Smith: SJ construction workers continue to wait on wage theft protection
Silvery Towers, the site where more than a dozen workers were allegedly enslaved in squalid conditions. File photo.

    Tick tock. Tick tock. Tick tock. What’s that sound? The sound of time being wasted by Mayor Sam Liccardo and five of his colleagues in cracking down on human trafficking and wage theft in the construction industry.

    The fact that San Jose construction workers are exploited and victimized by wage theft perpetrated by unscrupulous low-road developers is not in dispute. The magnitude of construction workers being ripped off ranges from overtime not being paid, lunch breaks not being provided and workers ordered to work “off the clock” to what occurred at the infamous Slavery Towers.  Actual human slavery.

    Right in the heart of downtown San Jose, construction workers on the Silvery Towers condo project, a project named after one of KT Urban’s Ken and Mark Tersini’s family members, were made to work without being paid, held in squalid conditions and threatened with harm if they spoke out. The vile sub-contractor on the project was arrested, convicted and is serving a federal prison sentence for his crime. Silvery Towers is now known as Slavery Towers and when this story broke, everyone thought the San Jose City Council would take swift action to remedy this ill.

    Tick tock. Tick tock. Unfortunately, we are all still waiting.

    One would think that passing a “Responsible Construction Ordinance” to wash the Slavery Towers stain away forever would have been a no brainer. Not in San Jose. Faux condemnation, phony righteous indignation and promises of “never again” rang through City Hall’s 18th floor as the ugly truth of what occurred at Slavery Towers was revealed. Yet here we are today, without a wage theft ordinance protecting workers on those public works and private construction projects.

    Juxtapose the snail-like pace of the inaction to enact a Responsible Construction Ordinance with what occurred when the Tersini brothers and their ilk cried poor and it’s plain to see which side the council majority is on. Small hint, it’s not on the side of San Jose’s middle-class construction workers.

    When the development lobby descended upon City Hall with their crocodile tears about not being able to turn a buck on their high-rise construction projects, Mayor Liccardo channeled his best Han Solo and jumped into the Millennium Falcon and piloted it at light speed to get them a $67 million-dollar taxpayer funded handout.

    When construction workers and their families shed real tears about not being able to make their rent or mortgage, pay their bills, pay for daycare or save for retirement because they are being ripped off by greedy developers and shady contractors, the mayor donned on a turtle shell and has inched along.
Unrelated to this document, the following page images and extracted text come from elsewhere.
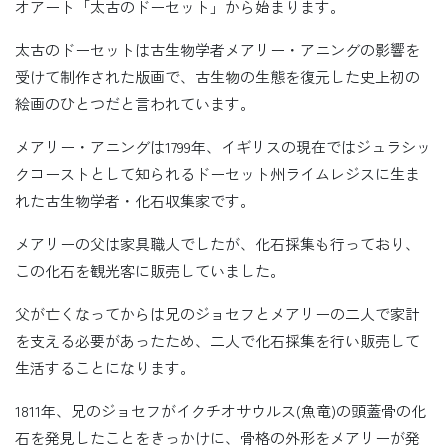
オアート「太古のドーセット」から始まります。
太古のドーセットは古生物学者メアリー・アニングの影響を
受けて制作された版画で、古生物の生態を復元した史上初の
絵画のひとつだと言われています。
メアリー・アニングは1799年、イギリスの現在ではジュラシッ
クコーストとして知られるドーセット州ライムレジスに生ま
れた古生物学者・化石収集家です。
メアリーの父は家具職人でしたが、化石採集も行っており、
この化石を観光客に販売していました。
父が亡くなってからは兄のジョセフとメアリーの二人で家計
を支える必要があったため、二人で化石採集を行い販売して
生活することになります。
1811年、兄のジョセフがイクチオサウルス(魚竜)の頭蓋骨の化
石を発見したことをきっかけに、骨格の外形をメアリーが発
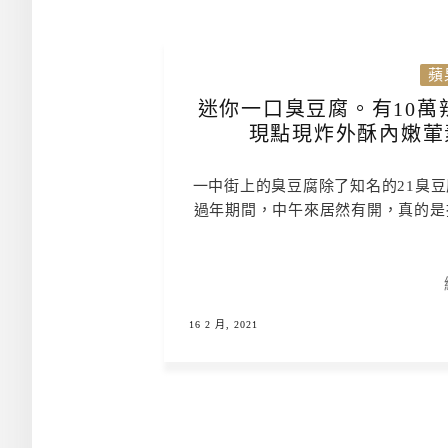
蘋
迷你一口臭豆腐。有10萬
現點現炸外酥內嫩葷
一中街上的臭豆腐除了知名的21臭
過年期間，中午來居然有開，真的是
16 2 月, 2021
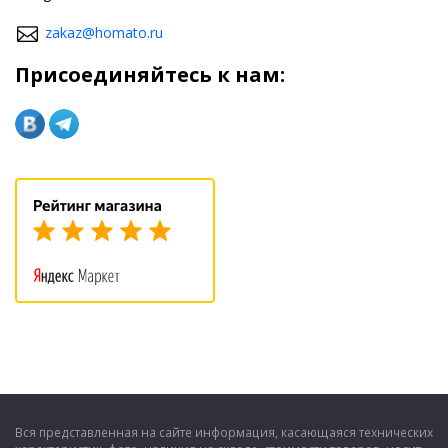
zakaz@homato.ru
Присоединяйтесь к нам:
Вся представленная на сайте информация, касающаяся технических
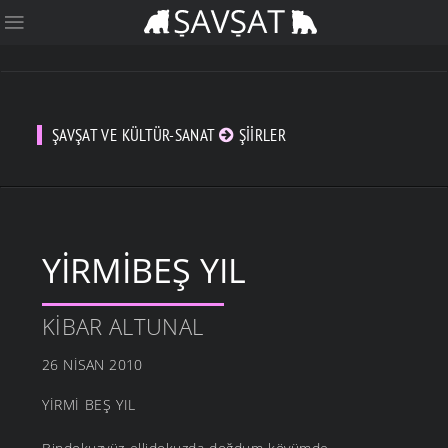
ŞAVŞAT VE KÜLTÜR-SANAT
ŞIIRLER
YIRMIBEŞ YIL
KIBAR ALTUNAL
26 NISAN 2010
YİRMİ BEŞ YIL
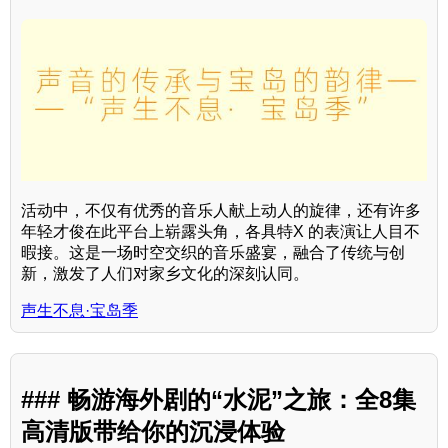
活动中，不仅有优秀的音乐人献上动人的旋律，还有许多
年轻才俊在此平台上崭露头角，各具特X 的表演让人目不
暇接。这是一场时空交织的音乐盛宴，融合了传统与创
新，激发了人们对家乡文化的深刻认同。
声生不息·宝岛季
### 畅游海外剧的“水泥”之旅：全8集
高清版带给你的沉浸体验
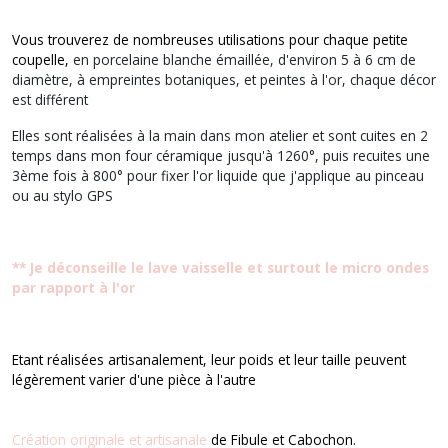
Vous trouverez de nombreuses utilisations pour chaque petite
coupelle,
en porcelaine blanche émaillée, d'environ 5 à 6 cm de
diamètre, à empreintes botaniques, et peintes à l'or, chaque décor
est différent
Elles sont réalisées à la main dans mon atelier et sont cuites en 2
temps dans mon four céramique jusqu'à 1260°, puis recuites une
3ème fois à 800° pour fixer l'or liquide que j'applique au pinceau
ou au stylo GPS
** Je déconseille le lave vaisselle et surtout le micro ondes
par rapport à l'or
Etant réalisées artisanalement, leur poids et leur taille peuvent
légèrement varier d'une pièce à l'autre
Création originale et artisanale
de Fibule et Cabochon.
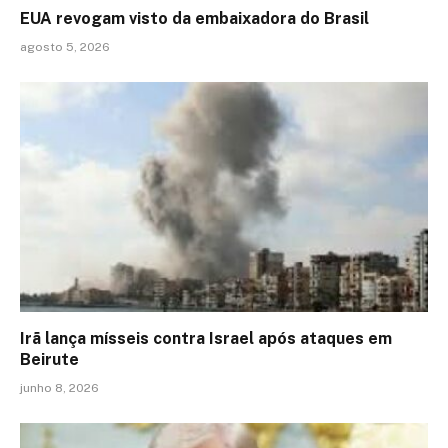
EUA revogam visto da embaixadora do Brasil
agosto 5, 2026
Irã lança mísseis contra Israel após ataques em
Beirute
junho 8, 2026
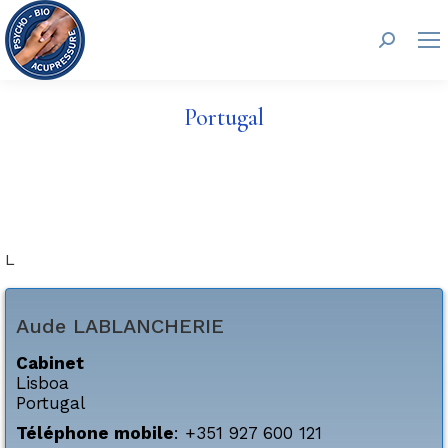
Recherc
Portugal
L
Aude
LABLANCHERIE
Cabinet
Lisboa
Portugal
Téléphone mobile
:
+351 927 600 121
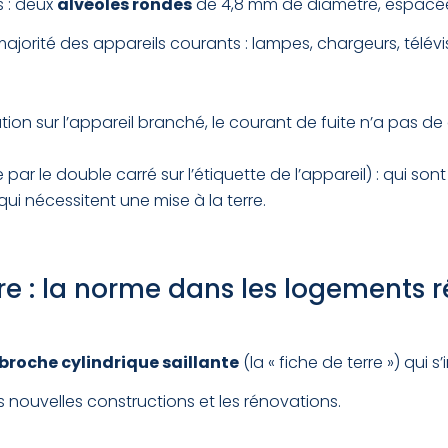
s : deux
alvéoles rondes
de 4,8 mm de diamètre, espacé
 majorité des appareils courants : lampes, chargeurs, tél
tion sur l’appareil branché, le courant de fuite n’a pas d
par le double carré sur l’étiquette de l’appareil) : qui so
qui nécessitent une mise à la terre.
rre : la norme dans les logements 
broche cylindrique saillante
(la « fiche de terre ») qui
 nouvelles constructions et les rénovations.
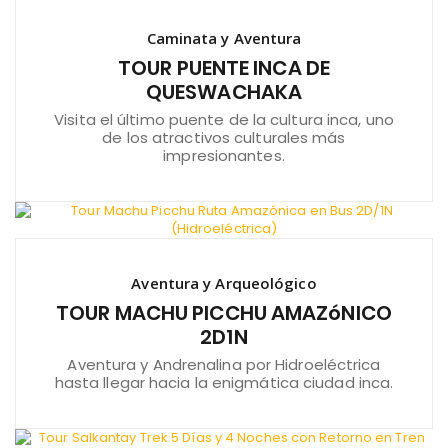
Caminata y Aventura
TOUR PUENTE INCA DE
QUESWACHAKA
Visita el último puente de la cultura inca, uno
de los atractivos culturales más
impresionantes.
Aventura y Arqueológico
TOUR MACHU PICCHU AMAZóNICO
2D1N
Aventura y Andrenalina por Hidroeléctrica
hasta llegar hacia la enigmática ciudad inca.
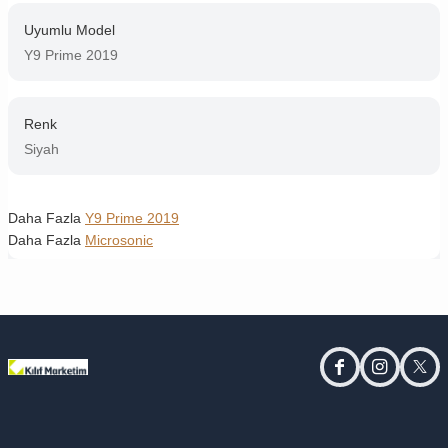
Uyumlu Model
Y9 Prime 2019
Renk
Siyah
Daha Fazla
Y9 Prime 2019
Daha Fazla
Microsonic
facebook
instagram
twitt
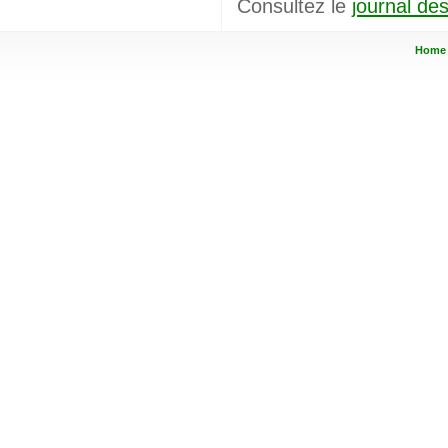
Consultez le
journal des
Home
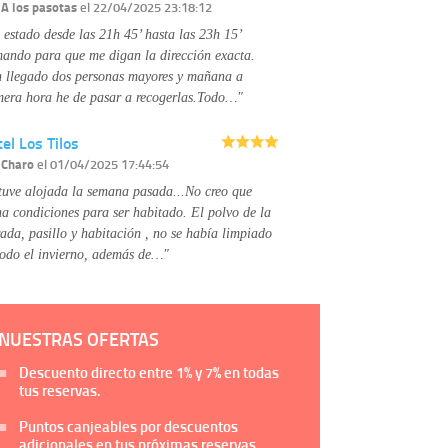
Información complementaria:
Puede consultar
r
A los pasotas
el 22/04/2025 23:18:12
la información adicional y detallada sobre cómo
 estado desde las 21h 45’ hasta las 23h 15’
tratamos sus datos en la
política de privacidad
mando para que me digan la dirección exacta.
 llegado dos personas mayores y mañana a
mera hora he de pasar a recogerlas.Todo…"
el Los Tilos
r
Charo
el 01/04/2025 17:44:54
tuve alojada la semana pasada...No creo que
na condiciones para ser habitado. El polvo de la
rada, pasillo y habitación , no se había limpiado
todo el invierno, además de…"
NUESTRAS OFERTAS
Descuento directo entre
1%
y
7%
en todas
tus reservas.
Puntos canjeables por descuentos
adicionales en tus próximas reservas.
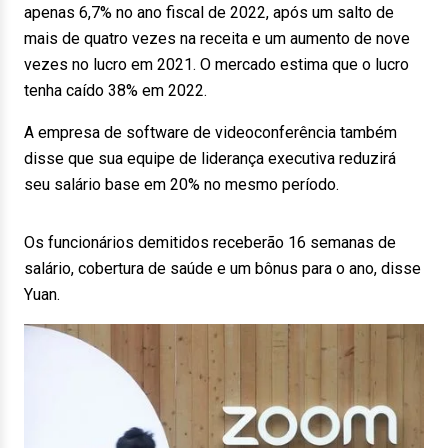
apenas 6,7% no ano fiscal de 2022, após um salto de
mais de quatro vezes na receita e um aumento de nove
vezes no lucro em 2021. O mercado estima que o lucro
tenha caído 38% em 2022.
A empresa de software de videoconferência também
disse que sua equipe de liderança executiva reduzirá
seu salário base em 20% no mesmo período.
Os funcionários demitidos receberão 16 semanas de
salário, cobertura de saúde e um bônus para o ano, disse
Yuan.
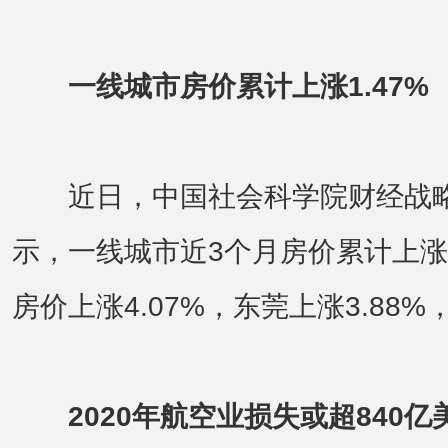
一线城市房价累计上涨1.47%
近日，中国社会科学院财经战略
示，一线城市近3个月房价累计上涨1
房价上涨4.07%，东莞上涨3.88
2020年航空业损失或超840亿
    The mayor and council should back up their rhetoric condemning wage theft in the construction industry with action. They should adopt a strong Responsible Construction Ordinance that incorporates the recommendations contained in Councilmember Sergio Jimenez’s proposal. Construction workers in San Jose have waited long enough; it’s time our elected officials matched their rhetoric condemning wage theft with action to eradicate it.

    Tick tock. Tick tock. Tick tock.

    Will Smith is the business representative for the International Brotherhood of Electrical Workers, Local 332 (IBEW), which represents approximately 81 full-time employees, including electricians, senior electricians and electrical supervisors in San Jose.